Por María José Jara Ortiz, Consultora asociada de Somos Awake Consultores.
Cuando liderar implica aprender a “hablar el idioma”
En los programas de formación para líderes, suelo iniciar con una pregunta que siempre provoca algo interesante:
¿Qué harías si te vendaran los ojos y te dejaran en medio de un país desconocido, con un idioma que no entiendes?
Las respuestas se agrupan rápidamente en tres grandes estilos:
Unos dicen: “me asustaría”. Otros: “buscaría señales para ubicarme” y los más rápidos dicen que “haría gestos para pedir ayuda”
Después vienen las risas y, también, la revelación: comunicamos incluso cuando no hablamos.
Todo lo que hacemos (o evitamos hacer) transmite significado. Y ese significado influye en los demás, siempre.
Como consultora, mi primera misión es comprender cómo cada equipo explica lo que ve, hace y siente: desde sus códigos culturales, sus fortalezas y su propio modo de interpretar el entorno. No llego a instalar un manual; llego a escuchar para poder acompañar.
El Programa de Formación en métodos y técnicas de mentoring para líderes que impulsamos en 2025 fue un reflejo vivo de esa convicción: una mirada integradora y apreciativa para apoyar a las organizaciones en desplegar su máximo potencial.
Porque las conversaciones que necesita un comité ejecutivo son distintas a las que sostienen los liderazgos tácticos, y esas, a su vez, distintas a las que habilitan el buen funcionamiento diario desde roles operativos. Sin embargo, todas comparten una necesidad común: claridad, orientación y sentido.

○ ○ ○

▸ **Orden de trabajo A**:
Según el extracto, ¿en qué año se impulsó el Programa de Formación en métodos y técnicas de mentoring para líderes?
▸ **Orden de trabajo B**:
Reproduce literalmente el fragmento del extracto que empieza en "Porque las conversaciones" y termina en "orientación y sentido.".

○ ○ ○

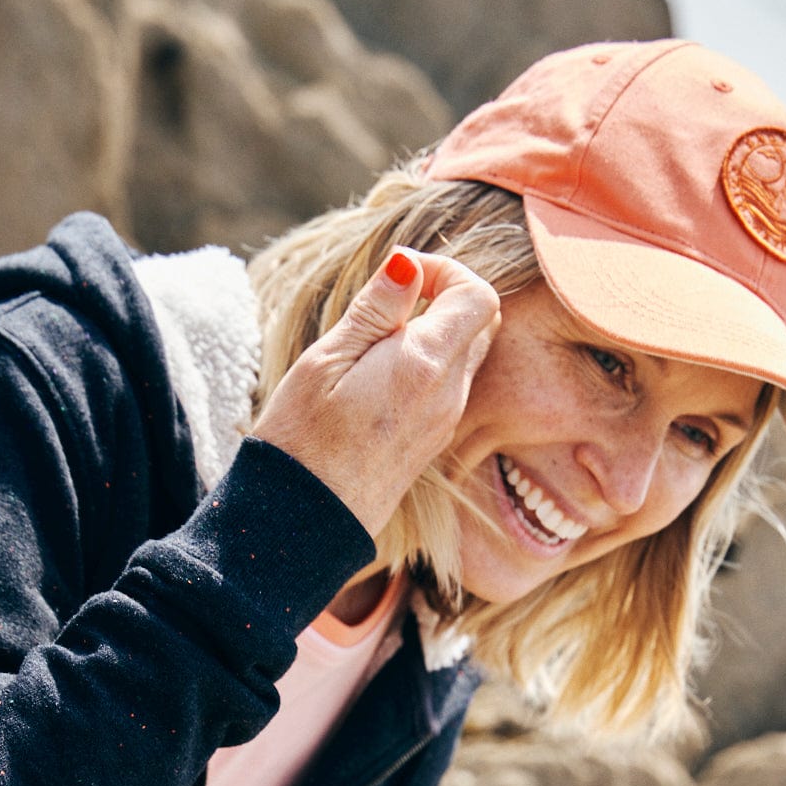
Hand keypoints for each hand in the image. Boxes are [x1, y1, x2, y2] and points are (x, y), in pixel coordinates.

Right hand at [253, 247, 501, 535]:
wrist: (306, 519)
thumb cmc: (303, 440)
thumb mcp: (327, 360)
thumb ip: (375, 310)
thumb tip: (409, 265)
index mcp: (425, 365)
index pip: (479, 295)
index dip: (446, 271)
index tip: (402, 277)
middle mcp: (448, 394)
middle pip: (482, 322)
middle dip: (447, 297)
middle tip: (393, 302)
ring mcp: (445, 421)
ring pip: (466, 355)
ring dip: (436, 333)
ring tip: (377, 342)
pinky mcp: (433, 441)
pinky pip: (450, 387)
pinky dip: (429, 366)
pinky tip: (380, 377)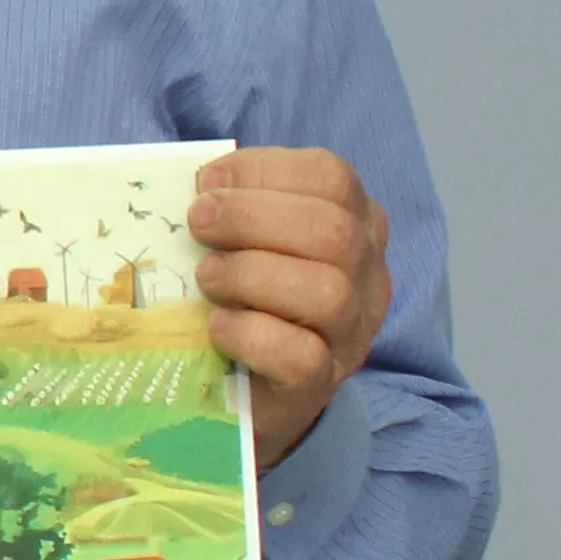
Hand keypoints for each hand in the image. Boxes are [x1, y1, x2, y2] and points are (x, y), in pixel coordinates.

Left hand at [192, 147, 391, 469]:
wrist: (246, 389)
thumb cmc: (242, 295)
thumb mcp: (245, 239)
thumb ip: (230, 206)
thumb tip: (193, 183)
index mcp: (355, 224)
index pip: (333, 177)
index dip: (266, 170)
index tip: (207, 182)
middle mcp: (367, 277)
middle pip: (334, 231)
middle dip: (252, 217)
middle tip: (198, 224)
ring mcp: (351, 334)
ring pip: (328, 292)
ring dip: (252, 274)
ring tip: (206, 277)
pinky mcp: (321, 384)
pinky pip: (301, 355)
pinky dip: (250, 334)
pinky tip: (217, 326)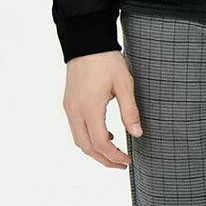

○ ○ ○

▸ **Respuesta A**:
En 2025.

▸ **Respuesta B**:
Porque las conversaciones que necesita un comité ejecutivo son distintas a las que sostienen los liderazgos tácticos, y esas, a su vez, distintas a las que habilitan el buen funcionamiento diario desde roles operativos. Sin embargo, todas comparten una necesidad común: claridad, orientación y sentido.